Every line of the entries below that includes "linejoin" belongs in the answer, copied as written.

### Records for the task

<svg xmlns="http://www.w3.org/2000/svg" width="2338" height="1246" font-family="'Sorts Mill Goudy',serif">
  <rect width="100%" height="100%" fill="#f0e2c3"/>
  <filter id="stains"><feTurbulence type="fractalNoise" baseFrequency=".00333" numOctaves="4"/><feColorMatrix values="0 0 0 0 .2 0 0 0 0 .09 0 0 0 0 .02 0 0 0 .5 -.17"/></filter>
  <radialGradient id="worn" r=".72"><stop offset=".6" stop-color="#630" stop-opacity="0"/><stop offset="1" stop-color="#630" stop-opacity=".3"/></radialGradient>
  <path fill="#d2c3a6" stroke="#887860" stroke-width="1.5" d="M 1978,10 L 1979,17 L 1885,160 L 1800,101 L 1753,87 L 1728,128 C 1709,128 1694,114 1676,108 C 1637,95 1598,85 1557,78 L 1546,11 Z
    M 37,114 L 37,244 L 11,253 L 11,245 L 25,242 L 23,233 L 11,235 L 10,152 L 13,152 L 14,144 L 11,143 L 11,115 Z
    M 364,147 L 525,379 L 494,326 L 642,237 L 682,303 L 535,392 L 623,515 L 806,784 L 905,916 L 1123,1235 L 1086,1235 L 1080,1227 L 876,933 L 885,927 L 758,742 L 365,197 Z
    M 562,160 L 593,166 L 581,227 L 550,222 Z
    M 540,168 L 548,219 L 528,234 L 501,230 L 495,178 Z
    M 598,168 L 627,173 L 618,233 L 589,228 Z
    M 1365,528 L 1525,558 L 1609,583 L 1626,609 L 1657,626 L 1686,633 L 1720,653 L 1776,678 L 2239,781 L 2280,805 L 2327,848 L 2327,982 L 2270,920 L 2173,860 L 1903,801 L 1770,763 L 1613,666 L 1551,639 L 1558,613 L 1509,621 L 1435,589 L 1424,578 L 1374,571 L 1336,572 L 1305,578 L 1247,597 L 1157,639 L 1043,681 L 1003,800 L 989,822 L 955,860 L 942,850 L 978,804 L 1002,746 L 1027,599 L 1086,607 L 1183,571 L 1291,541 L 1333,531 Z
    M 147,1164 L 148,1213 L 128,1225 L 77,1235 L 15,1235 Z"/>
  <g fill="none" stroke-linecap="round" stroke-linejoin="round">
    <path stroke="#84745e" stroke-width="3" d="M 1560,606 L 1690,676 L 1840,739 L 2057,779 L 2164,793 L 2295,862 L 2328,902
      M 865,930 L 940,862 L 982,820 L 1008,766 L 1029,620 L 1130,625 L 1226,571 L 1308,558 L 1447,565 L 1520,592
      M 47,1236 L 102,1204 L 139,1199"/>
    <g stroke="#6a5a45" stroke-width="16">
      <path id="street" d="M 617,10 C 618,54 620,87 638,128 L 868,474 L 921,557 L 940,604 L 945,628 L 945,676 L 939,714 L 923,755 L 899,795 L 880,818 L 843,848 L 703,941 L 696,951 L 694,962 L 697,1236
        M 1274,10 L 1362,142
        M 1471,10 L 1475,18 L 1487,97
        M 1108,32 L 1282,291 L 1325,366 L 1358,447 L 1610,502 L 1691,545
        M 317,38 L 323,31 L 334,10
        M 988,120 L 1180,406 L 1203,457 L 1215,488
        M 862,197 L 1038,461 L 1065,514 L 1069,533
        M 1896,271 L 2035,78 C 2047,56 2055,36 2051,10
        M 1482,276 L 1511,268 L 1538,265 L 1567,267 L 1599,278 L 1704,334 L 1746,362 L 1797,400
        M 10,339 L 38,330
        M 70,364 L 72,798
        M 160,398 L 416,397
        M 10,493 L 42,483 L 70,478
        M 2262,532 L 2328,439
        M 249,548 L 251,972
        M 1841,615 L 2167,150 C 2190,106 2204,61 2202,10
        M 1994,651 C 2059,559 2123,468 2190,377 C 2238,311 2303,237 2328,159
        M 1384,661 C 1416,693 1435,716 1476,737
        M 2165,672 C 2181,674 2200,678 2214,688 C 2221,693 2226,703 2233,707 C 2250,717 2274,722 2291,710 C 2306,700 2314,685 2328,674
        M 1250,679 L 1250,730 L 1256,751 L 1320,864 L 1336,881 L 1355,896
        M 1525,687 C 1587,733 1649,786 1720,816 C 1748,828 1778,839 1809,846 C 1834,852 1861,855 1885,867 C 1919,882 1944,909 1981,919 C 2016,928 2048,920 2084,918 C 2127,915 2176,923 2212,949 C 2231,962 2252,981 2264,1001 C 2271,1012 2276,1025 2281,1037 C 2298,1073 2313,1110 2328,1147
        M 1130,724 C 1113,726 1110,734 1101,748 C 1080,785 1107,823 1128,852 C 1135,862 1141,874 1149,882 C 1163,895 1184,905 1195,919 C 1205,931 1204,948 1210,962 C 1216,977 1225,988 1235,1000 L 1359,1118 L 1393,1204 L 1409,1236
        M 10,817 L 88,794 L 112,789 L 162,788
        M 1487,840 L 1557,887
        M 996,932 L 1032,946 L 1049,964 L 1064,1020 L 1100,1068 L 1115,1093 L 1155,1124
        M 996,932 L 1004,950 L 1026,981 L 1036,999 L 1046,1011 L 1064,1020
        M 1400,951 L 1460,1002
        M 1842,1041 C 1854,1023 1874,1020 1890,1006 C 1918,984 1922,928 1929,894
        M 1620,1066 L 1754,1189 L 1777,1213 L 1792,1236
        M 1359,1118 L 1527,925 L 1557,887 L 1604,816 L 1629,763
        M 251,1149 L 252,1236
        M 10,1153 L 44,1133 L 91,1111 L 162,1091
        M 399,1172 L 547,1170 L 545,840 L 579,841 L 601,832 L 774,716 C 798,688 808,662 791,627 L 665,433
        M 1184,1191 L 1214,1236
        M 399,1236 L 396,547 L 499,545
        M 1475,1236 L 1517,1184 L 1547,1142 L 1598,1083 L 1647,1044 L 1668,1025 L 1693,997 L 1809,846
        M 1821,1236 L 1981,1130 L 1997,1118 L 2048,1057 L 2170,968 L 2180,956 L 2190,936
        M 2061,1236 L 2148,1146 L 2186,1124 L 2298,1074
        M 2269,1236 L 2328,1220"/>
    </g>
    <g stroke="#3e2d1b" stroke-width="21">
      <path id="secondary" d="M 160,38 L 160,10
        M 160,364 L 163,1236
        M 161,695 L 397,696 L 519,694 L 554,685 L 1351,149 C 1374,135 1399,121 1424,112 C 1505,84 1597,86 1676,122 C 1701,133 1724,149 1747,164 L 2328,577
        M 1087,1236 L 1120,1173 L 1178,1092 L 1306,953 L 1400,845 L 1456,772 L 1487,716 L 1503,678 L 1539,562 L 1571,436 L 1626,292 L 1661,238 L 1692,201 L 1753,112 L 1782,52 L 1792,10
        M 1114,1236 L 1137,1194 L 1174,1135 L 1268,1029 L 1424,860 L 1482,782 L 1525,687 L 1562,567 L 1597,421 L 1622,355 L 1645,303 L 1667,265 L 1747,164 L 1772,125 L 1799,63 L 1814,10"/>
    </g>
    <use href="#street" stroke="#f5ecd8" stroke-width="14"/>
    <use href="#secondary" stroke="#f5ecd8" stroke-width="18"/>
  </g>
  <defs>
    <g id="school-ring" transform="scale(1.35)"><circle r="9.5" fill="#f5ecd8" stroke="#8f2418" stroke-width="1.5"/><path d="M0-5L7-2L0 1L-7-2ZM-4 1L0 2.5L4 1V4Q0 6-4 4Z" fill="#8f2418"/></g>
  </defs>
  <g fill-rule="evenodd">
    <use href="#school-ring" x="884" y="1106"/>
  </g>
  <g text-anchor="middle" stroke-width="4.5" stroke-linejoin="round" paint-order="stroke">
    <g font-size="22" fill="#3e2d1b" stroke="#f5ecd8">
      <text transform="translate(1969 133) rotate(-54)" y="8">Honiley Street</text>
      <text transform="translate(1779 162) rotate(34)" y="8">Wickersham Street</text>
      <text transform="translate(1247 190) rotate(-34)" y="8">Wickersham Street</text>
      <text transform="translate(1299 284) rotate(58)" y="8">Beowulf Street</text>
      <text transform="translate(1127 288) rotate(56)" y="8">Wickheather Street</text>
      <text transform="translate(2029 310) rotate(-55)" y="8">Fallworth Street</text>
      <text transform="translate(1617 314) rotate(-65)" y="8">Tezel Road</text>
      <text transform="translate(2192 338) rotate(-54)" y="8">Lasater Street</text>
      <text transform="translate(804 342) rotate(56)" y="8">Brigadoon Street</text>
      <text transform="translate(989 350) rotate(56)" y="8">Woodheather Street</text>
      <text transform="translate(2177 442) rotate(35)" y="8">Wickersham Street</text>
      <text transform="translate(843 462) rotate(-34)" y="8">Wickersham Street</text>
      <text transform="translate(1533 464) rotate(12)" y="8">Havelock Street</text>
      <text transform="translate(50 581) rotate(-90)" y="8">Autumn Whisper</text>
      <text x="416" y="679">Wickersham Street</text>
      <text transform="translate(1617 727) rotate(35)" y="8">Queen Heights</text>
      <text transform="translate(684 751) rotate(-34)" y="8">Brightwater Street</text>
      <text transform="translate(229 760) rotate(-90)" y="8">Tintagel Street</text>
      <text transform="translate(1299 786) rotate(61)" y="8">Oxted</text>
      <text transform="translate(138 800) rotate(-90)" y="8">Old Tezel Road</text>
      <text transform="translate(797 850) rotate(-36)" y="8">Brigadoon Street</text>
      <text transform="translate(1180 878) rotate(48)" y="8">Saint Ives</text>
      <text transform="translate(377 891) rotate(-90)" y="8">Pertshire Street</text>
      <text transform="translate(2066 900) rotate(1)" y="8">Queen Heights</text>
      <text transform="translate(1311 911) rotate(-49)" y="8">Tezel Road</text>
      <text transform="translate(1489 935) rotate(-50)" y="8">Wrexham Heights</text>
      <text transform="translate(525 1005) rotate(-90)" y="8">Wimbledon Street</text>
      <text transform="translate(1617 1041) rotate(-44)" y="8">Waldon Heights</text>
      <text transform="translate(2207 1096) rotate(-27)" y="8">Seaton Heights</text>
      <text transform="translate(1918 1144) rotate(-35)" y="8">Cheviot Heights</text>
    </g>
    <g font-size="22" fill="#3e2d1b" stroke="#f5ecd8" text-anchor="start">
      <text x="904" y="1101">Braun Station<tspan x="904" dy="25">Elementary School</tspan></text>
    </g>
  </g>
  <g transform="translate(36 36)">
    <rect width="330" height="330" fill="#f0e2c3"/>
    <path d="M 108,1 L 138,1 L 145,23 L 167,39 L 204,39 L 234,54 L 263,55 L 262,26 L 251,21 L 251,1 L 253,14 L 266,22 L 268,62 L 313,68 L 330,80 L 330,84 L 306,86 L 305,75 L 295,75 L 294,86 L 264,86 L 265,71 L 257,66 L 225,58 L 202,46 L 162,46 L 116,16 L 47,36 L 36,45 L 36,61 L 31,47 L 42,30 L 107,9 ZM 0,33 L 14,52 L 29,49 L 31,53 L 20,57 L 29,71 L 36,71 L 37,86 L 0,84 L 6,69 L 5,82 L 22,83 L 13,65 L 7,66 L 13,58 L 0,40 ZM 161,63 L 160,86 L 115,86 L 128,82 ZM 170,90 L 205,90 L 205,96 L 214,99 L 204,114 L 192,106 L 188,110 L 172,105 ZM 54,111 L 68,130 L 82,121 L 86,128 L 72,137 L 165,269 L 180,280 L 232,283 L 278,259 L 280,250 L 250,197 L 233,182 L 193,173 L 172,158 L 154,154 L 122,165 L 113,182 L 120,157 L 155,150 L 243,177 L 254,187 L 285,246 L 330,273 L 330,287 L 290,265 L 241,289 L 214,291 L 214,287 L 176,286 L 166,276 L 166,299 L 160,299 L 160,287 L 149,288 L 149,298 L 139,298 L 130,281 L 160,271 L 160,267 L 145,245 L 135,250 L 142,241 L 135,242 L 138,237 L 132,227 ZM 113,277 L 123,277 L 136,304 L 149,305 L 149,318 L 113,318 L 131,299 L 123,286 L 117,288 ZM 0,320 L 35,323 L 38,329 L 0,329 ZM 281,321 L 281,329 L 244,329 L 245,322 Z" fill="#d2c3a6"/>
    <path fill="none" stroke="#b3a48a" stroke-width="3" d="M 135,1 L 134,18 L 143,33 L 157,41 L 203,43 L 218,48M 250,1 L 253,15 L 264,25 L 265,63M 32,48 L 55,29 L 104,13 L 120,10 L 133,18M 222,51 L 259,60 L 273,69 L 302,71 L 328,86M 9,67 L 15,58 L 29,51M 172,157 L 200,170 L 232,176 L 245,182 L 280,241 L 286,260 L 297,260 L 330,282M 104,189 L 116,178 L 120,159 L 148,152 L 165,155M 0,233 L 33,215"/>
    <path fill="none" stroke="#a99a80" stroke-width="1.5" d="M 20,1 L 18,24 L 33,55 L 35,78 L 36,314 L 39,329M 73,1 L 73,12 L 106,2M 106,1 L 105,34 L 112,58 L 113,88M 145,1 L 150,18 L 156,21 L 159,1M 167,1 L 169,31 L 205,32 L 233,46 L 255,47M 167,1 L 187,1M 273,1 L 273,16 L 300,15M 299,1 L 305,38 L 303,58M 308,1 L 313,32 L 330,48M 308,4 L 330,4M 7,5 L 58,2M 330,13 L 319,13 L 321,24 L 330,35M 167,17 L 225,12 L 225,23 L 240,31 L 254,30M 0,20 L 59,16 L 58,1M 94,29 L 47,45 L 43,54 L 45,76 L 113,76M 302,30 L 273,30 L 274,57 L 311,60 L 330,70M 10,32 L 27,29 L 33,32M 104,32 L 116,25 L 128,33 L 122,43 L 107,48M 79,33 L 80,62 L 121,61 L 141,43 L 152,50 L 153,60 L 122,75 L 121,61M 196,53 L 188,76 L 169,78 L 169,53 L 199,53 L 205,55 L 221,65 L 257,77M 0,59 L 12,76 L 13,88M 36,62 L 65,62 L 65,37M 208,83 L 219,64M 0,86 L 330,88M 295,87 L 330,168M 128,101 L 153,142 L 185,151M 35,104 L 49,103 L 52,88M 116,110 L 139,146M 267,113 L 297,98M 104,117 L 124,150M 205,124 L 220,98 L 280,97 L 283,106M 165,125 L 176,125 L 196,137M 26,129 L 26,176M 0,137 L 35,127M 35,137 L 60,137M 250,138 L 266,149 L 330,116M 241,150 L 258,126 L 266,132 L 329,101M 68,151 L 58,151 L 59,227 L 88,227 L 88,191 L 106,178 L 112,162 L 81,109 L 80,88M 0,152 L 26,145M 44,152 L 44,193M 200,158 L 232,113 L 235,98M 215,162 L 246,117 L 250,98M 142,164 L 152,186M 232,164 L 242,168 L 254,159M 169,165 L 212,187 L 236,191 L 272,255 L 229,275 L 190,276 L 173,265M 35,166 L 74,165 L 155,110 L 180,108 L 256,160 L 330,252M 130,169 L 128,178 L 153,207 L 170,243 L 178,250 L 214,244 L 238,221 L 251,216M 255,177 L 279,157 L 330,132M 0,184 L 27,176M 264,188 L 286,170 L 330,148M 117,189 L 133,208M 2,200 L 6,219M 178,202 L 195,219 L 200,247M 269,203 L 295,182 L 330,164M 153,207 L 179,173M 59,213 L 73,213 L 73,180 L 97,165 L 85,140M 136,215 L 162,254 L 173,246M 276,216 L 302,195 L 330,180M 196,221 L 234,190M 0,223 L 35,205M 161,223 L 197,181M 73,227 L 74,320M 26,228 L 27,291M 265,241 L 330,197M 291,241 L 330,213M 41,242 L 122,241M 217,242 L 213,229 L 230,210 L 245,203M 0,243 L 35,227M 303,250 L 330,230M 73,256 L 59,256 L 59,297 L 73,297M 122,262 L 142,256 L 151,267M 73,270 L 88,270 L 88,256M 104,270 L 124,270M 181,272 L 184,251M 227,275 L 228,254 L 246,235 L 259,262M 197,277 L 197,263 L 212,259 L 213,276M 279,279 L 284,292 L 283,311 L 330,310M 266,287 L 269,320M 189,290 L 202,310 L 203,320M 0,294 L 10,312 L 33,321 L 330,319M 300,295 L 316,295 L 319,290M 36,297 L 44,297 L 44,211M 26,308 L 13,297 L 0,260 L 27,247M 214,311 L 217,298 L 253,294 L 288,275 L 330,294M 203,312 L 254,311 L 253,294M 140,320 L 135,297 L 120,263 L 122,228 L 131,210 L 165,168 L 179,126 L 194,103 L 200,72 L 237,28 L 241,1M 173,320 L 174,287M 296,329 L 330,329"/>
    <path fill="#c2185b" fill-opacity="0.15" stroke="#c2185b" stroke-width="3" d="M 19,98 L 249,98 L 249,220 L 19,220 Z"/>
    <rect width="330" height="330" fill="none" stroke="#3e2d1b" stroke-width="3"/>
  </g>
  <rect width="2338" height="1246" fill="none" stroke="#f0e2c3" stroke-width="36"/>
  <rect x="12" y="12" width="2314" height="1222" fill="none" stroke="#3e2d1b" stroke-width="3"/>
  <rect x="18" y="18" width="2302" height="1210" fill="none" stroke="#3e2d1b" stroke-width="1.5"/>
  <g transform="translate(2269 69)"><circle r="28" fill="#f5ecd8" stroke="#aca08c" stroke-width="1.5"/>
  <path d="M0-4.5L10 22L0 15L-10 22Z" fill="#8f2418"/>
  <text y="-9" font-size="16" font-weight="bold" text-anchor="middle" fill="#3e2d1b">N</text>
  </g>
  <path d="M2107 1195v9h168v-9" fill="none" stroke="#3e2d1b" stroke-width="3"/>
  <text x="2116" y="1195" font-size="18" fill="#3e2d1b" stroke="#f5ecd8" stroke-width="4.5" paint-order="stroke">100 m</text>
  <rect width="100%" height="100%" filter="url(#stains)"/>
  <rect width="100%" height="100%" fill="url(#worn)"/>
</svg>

######

• [Solution]:
  <g fill="none" stroke-linecap="round" stroke-linejoin="round">
  <g text-anchor="middle" stroke-width="4.5" stroke-linejoin="round" paint-order="stroke">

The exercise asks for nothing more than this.